*REQUISITOS DO EXERCÍCIO*.
Redija a continuação da acta da Assembleia Geral da Academia de Letras de Trás-os-Montes, de 23 de Março de 2013, começando logo após a última frase apresentada.

+++ TEXTO DE ORIGEM +++

Assembleia Geral de 23 de Março de 2013: acta n.º 3





ASSEMBLEIA GERAL
REALIZADA NO DIA 23 DE MARÇO DE 2013, EM BRAGANÇA

ACTA

       Aos vinte e três dias do mês de Março de dois mil e treze, realizou-se, no Centro Cultural Municipal de Bragança, a Assembleia Geral da Academia de Letras de Trás-os-Montes, sob a direcção do seu Presidente, António Manuel Pires Cabral, com a seguinte Ordem de Trabalhos:
1.        Leitura da acta da reunião anterior;
2.        Aprovação do Relatório e Contas de 2012;
3.        Aprovação do Plano de Actividades e do Orçamento para 2013;
4.        Outros assuntos.
Por falta de quórum e em conformidade com o estabelecido nos Estatutos da Academia, a sessão iniciou-se trinta minutos depois da hora marcada.
Na ausência do Secretário da Mesa da Assembleia, o Presidente convidou o associado António Tiza para desempenhar estas funções, o qual aceitou, tendo os associados presentes confirmado a sua nomeação “ad hoc”.
No primeiro ponto da Ordem de Trabalhos, foi lida e aprovada, por unanimidade, a acta da Assembleia Geral anterior.
No segundo ponto da Ordem de Trabalhos, o Presidente da Direção da Academia, Ernesto José Rodrigues, apresentou o Relatório de Contas do exercício de 2012. Salientou a viagem que ele próprio realizou a Belém do Pará, a convite da Academia Paraense de Letras, e a Bragança do Pará; os valores apresentados e pagos pela Academia referem-se às despesas que a Câmara Municipal de Bragança não pôde incluir no orçamento da viagem.
De imediato, o Presidente da Direcção expôs, em síntese, o Relatório de Actividades do ano de 2012; o documento dá-se por transcrito, por se encontrar publicado no blogue da Academia. Referiu, mesmo assim e em especial, a edição da obra completa do Padre António Vieira, uma publicação do Círculo de Leitores, em trinta volumes, na qual a nossa Academia colabora. Ambos os documentos, Relatório da Actividades e Contas, foram aprovados por unanimidade.

+++ SECÇÃO DE DADOS +++

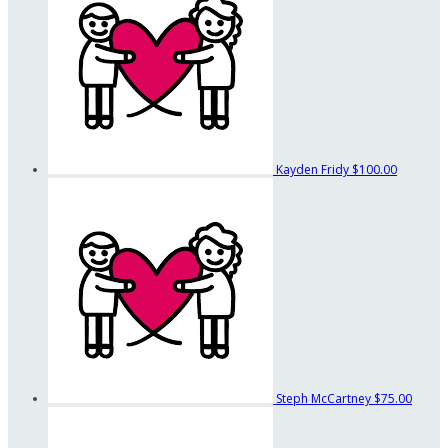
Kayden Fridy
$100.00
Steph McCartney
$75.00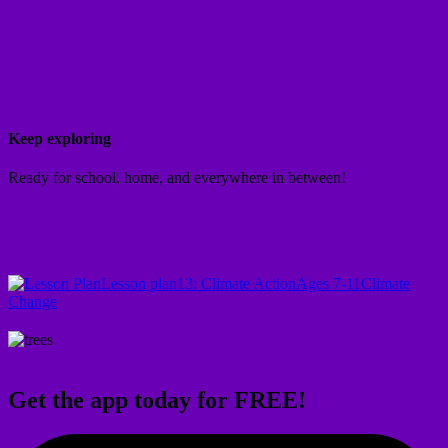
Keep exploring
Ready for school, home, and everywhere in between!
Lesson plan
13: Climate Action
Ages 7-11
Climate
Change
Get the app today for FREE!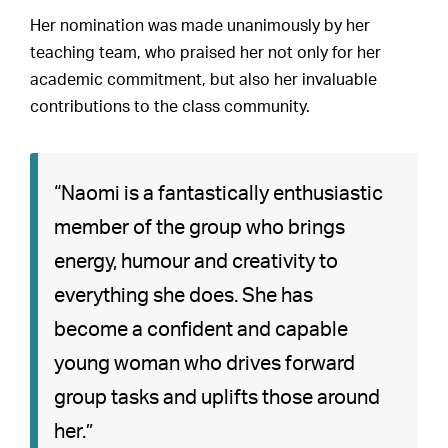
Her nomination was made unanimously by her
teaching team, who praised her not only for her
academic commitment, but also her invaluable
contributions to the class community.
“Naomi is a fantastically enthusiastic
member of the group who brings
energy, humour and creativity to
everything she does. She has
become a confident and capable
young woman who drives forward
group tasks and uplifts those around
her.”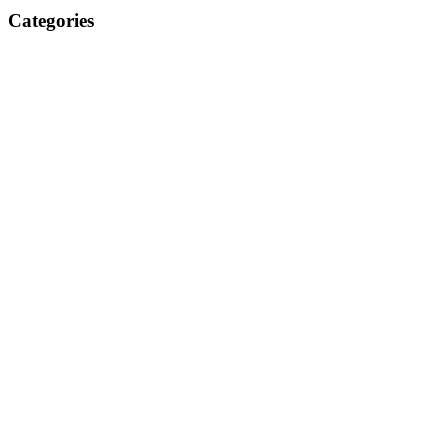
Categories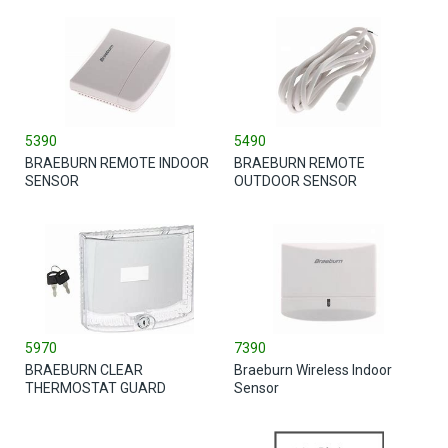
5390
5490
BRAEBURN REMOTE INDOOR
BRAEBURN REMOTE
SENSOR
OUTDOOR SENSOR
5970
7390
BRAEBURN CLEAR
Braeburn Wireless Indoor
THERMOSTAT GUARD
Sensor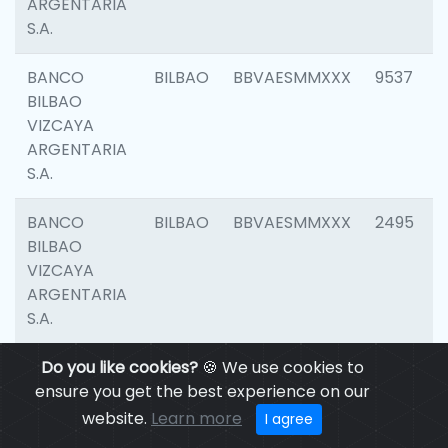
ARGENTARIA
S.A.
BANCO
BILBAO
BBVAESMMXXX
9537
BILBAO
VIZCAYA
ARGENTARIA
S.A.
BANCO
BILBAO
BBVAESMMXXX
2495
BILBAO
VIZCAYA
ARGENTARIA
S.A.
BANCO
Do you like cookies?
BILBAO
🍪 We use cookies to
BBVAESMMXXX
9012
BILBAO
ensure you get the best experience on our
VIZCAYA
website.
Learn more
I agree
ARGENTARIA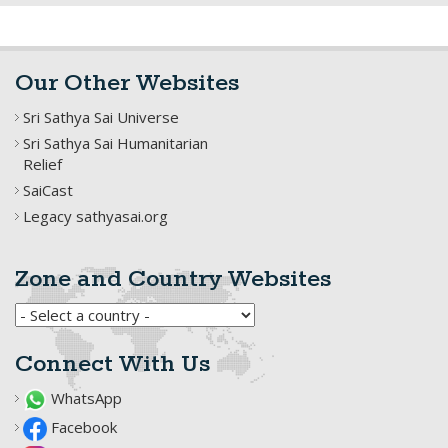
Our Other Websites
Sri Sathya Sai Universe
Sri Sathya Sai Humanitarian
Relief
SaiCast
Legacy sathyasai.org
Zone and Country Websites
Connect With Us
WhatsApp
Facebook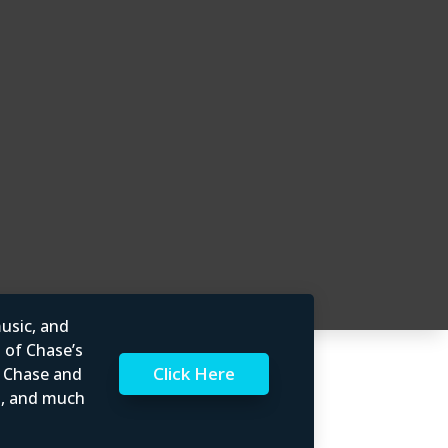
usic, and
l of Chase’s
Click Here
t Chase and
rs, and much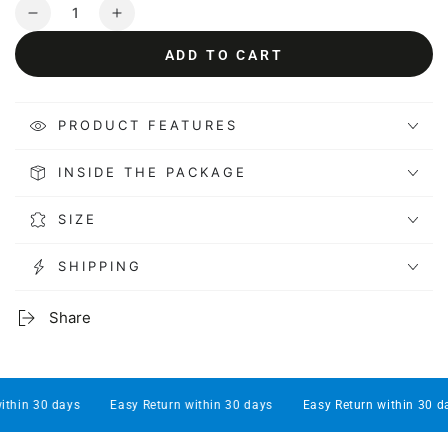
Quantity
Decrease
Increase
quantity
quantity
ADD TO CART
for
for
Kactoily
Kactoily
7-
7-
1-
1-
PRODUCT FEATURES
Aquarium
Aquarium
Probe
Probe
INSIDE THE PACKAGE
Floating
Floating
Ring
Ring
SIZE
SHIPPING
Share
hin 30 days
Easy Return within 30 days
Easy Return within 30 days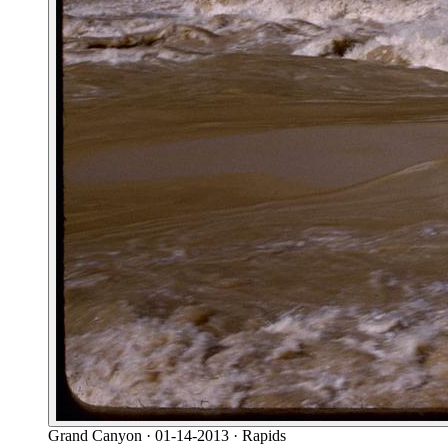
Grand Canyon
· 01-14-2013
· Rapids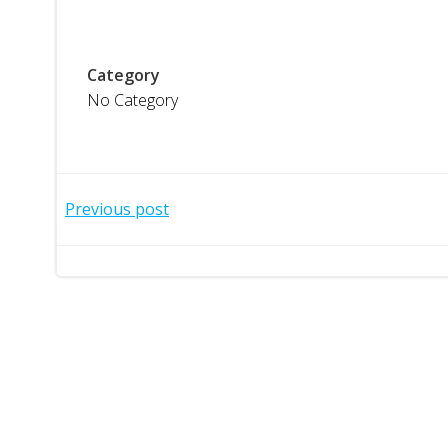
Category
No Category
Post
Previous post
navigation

+++
+++ SECÇÃO DE DADOS +++

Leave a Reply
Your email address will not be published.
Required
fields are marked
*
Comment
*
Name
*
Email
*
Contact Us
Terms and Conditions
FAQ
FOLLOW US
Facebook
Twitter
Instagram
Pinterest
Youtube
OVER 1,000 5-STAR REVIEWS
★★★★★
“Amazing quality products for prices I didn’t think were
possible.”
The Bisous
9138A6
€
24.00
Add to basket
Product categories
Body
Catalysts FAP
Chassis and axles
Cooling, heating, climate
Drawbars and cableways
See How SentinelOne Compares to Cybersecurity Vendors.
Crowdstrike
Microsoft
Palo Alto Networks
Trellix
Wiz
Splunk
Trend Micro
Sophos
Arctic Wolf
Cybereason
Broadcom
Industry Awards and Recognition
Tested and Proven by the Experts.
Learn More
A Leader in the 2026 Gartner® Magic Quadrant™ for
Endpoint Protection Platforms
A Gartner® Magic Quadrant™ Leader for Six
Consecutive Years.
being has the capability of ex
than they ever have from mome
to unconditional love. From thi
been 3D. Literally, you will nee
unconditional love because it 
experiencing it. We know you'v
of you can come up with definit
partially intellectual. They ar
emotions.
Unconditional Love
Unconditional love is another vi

+++

*RESULTADO DA TAREFA*.
No terceiro ponto da Ordem de Trabalhos, o Presidente da Direcção apresentou o Plano de Actividades e Orçamento para o ano de 2013 (Março-Setembro). O documento encontra-se disponível no sítio da internet da Academia e foi enviado a todos os associados, via correio electrónico. Em todo o caso, destacou algumas actividades, a participação da Academia na edição da obra completa do Padre António Vieira, com o contributo de quinhentos euros, e, como contrapartida, a inserção do logótipo. Destacou também a organização, em conjunto com a Câmara Municipal de Bragança, do evento “Artes e Livros”, onde vão ser apresentados vários livros dos associados e o segundo volume de A Terra de Duas Línguas – Antologia de Autores Transmontanos. O Plano foi aprovado por unanimidade.
No quarto e último ponto, “Outros Assuntos”, o associado António Tiza sugeriu que, face às dificuldades de comparência às reuniões, em virtude do cargo que ocupa, fosse substituído o Tesoureiro Manuel Cardoso nas suas funções. Amadeu Ferreira opinou que não se justifica a sua substituição, considerando que dentro do prazo de seis meses se vai realizar o acto eleitoral para os novos corpos sociais da Academia.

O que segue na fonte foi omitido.